Пространство раскололось, холодный мрак космоса исчез за ослепительной вспышкой. Волна взрыва подбросила легкий челнок и принялась трясти его, как в лихорадке. Казалось, еще миг — и тонкая обшивка не выдержит такой взбучки, лопнет.

Даже сквозь сомкнутые веки был виден гигантский взрыв. Всепроникающий жар пожирал пространство, проникая через толстые тройные монокварцевые стекла иллюминаторов. Новое солнце разгоралось позади. «Нострома» умирала в адском пламени ядерного пожара. Ослепительный шар пылал, разбрасывая во все стороны кривые хвосты протуберанцев. Казалось, что все демоны Вселенной собрались на шабаш и пляшут вокруг своего ночного ад-ского костра, деля легкую добычу и стараясь урвать кусок побольше, проглотить в своем огненном ненасытном чреве всю материю мира.

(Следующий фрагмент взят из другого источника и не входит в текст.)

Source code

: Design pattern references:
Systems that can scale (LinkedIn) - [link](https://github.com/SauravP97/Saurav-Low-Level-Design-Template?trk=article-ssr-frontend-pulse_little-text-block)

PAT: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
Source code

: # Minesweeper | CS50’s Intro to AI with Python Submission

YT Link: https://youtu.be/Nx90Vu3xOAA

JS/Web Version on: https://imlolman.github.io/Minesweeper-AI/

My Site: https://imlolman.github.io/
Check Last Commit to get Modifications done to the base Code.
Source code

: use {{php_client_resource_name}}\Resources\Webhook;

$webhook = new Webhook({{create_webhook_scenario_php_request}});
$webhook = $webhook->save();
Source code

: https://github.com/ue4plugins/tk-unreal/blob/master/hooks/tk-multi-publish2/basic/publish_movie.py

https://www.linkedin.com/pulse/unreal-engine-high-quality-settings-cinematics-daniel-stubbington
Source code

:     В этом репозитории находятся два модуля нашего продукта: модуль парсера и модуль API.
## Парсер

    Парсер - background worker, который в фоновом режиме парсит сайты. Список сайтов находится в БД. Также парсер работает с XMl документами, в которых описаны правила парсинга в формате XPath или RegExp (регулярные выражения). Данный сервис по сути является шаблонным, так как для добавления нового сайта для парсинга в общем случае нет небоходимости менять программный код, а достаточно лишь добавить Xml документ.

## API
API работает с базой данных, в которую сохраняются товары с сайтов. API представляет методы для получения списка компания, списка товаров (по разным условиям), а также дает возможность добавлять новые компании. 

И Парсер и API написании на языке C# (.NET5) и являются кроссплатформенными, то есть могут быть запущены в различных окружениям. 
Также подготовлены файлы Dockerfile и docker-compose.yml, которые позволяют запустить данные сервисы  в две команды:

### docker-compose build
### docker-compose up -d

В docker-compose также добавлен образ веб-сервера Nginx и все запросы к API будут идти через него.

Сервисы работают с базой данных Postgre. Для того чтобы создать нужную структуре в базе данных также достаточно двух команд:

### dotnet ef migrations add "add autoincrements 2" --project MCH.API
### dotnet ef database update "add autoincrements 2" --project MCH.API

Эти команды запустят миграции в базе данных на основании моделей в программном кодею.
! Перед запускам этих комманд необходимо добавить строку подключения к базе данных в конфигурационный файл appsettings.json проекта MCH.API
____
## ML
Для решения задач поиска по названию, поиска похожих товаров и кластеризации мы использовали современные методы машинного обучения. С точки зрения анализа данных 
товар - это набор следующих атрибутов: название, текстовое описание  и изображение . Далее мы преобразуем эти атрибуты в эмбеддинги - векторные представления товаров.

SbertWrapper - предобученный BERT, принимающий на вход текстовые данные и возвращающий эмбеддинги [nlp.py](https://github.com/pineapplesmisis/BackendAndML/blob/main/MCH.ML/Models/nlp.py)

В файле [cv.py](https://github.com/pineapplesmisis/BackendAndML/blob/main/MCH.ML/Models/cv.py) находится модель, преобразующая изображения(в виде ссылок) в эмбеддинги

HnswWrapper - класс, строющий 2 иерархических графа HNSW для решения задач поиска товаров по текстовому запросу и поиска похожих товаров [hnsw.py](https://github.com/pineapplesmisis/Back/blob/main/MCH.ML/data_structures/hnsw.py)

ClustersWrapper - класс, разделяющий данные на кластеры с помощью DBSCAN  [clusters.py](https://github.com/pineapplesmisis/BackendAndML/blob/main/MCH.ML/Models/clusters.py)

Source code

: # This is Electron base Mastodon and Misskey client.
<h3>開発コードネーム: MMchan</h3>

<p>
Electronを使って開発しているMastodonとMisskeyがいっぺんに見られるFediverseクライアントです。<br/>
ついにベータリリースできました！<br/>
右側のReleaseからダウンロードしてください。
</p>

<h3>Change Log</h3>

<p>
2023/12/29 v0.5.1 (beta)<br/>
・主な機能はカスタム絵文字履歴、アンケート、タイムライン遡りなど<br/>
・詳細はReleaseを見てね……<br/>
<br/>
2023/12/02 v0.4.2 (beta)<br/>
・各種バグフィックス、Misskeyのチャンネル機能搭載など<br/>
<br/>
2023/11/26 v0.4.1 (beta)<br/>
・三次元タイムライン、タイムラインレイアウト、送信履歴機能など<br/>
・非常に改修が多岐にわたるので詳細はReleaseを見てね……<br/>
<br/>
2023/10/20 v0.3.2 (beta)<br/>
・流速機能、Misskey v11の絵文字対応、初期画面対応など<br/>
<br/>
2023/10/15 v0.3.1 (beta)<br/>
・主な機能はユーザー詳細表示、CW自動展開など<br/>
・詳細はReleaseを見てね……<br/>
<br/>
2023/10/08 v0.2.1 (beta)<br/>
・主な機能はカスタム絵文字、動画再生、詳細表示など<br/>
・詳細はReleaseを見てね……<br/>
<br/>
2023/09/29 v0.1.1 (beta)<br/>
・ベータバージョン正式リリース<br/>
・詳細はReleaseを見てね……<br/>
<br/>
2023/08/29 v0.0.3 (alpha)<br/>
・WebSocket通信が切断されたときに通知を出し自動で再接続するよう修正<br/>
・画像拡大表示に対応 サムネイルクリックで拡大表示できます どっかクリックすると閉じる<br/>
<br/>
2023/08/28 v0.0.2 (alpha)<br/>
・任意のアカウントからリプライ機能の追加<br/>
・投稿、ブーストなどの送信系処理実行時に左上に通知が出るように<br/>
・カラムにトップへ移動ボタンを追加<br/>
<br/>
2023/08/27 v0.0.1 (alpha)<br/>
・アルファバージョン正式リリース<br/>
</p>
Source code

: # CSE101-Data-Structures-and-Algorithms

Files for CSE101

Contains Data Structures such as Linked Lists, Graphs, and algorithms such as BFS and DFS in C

Шар разрастался все больше и больше и наконец рассыпался на множество разлетающихся во все стороны радужных ошметьев. Свет взрыва постепенно умирал, уступая место вечному ледяному мраку космоса. Лишь легкое облачко радиоактивной пыли мерцало в этой бездне, как памятник гигантскому космическому кораблю «Нострома».

— Я все-таки успела, — прошептала Рипли, утирая со лба пот. Голова раскалывается…

Боль пульсировала в висках четкими тугими щелчками. Она оторвала голову от подголовника кресла и посмотрела на коробку с котом. Джонси, свернувшись калачиком, лежал на дне и, слабо щурясь, шевелил усами. Рипли встала с кресла и, раскрыв коробку, вытащила его.